Study text
....

Saturday, October 20, 2012

#5 (1.6): Dalek.

The best of enemies: The Doctor and the Dalek.












1 episode. Approx. 45 minutes. Written by: Robert Shearman. Directed by: Joe Ahearne. Produced by: Phil Collinson.


THE PLOT

The Doctor follows a distress signal to Utah, 2012 - specifically, to the underground museum of Internet billionaire Henry van Statten (Corey Johnson). Van Statten has turned a fortune into an empire by studying alien artifacts that have fallen to Earth, adapting their technology for the marketplace ("Broadband? Roswell!").

But the prize of his collection is a living being which he has dubbed "The Metaltron." The creature is encased in a protective machine, and it refuses to speak. Van Statten's men have tortured it to make it scream, but it still won't talk. Until the Doctor walks into its cage, determined to rescue it from captivity.

....

Given material
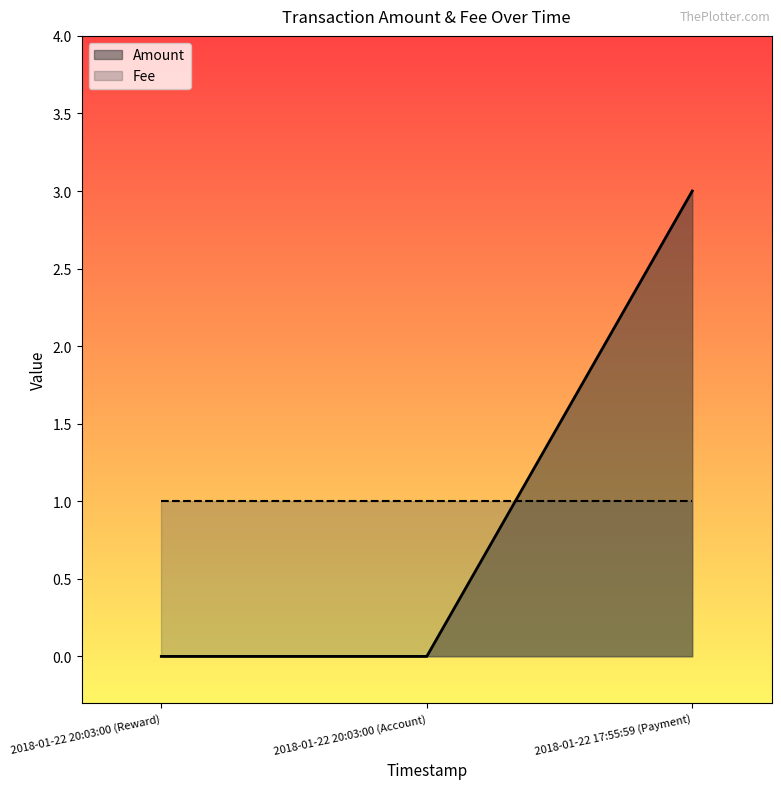

Does the chart display data point markers on the line(s)?

No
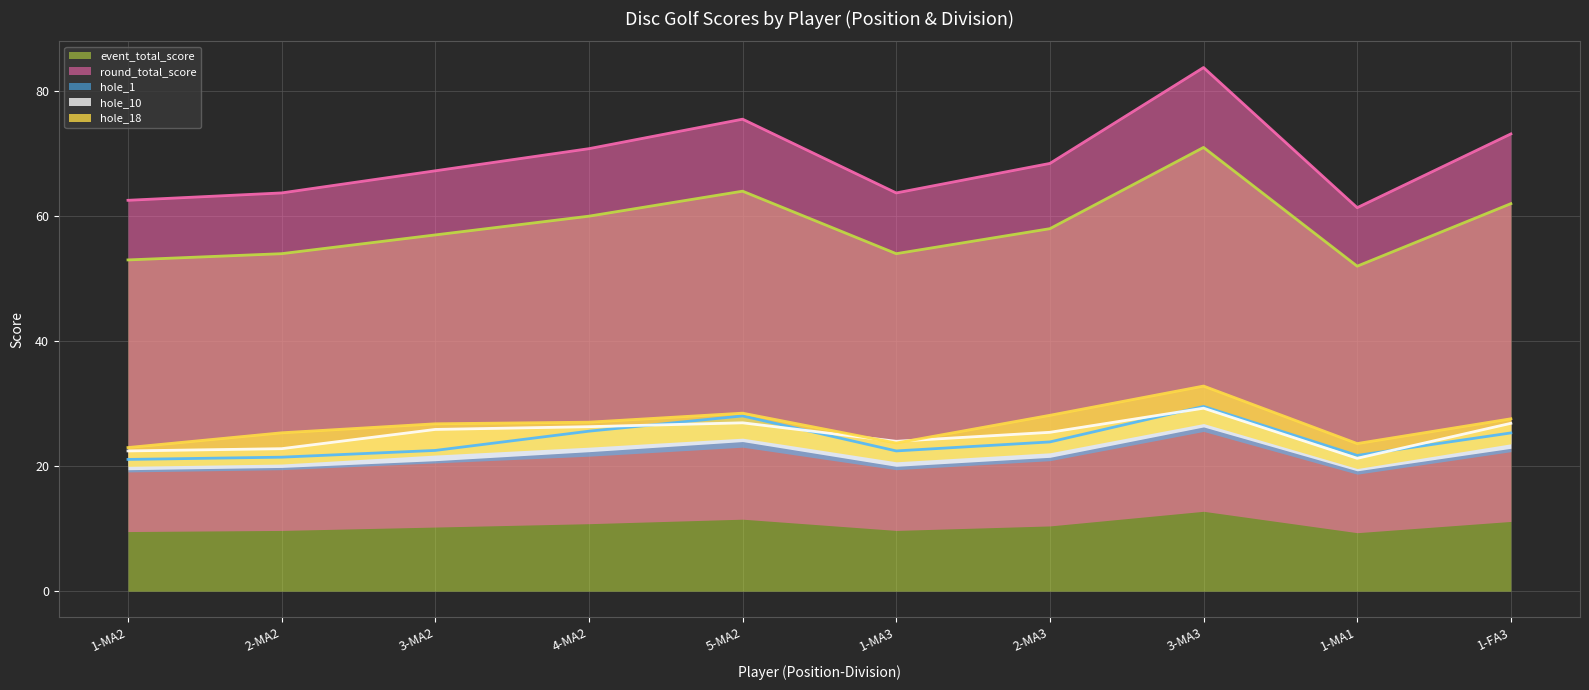

What is the greatest value displayed?

71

....

Exercise requirements
a) Answer these about the "Dalek" episode write-up:
(i) Who wrote the episode?
(ii) To what place and year does the distress signal lead the Doctor?
(iii) What name has van Statten given the living being in his collection?
b) Resume the write-up on the "Dalek" episode after its final sentence.

Answers for the tasks
a)
(i) Robert Shearman
(ii) Utah, 2012
(iii) "The Metaltron"

b)
Only this machine is no simple victim. It is the last surviving member of the most evil race the Doctor has ever faced. It is a Dalek!


CHARACTERS

The Doctor:
 For the Ninth Doctor, the cheerful cover was never more than a very thin veneer even at the best of times. Christopher Eccleston delivers his best Who performance, showing that cover not so much stripped away as shattered. From the instant he recognizes the Dalek right up to the story's end, he is intensely and nakedly emotional: terrified, desperate, and overflowing with rage. The Doctor's not wrong to call for the creature's death, as the entire first 30 minutes chillingly demonstrate, but it's still disconcerting to see spittle literally fly from his lips as he screams at the Dalek: "Why don't you just die!?!"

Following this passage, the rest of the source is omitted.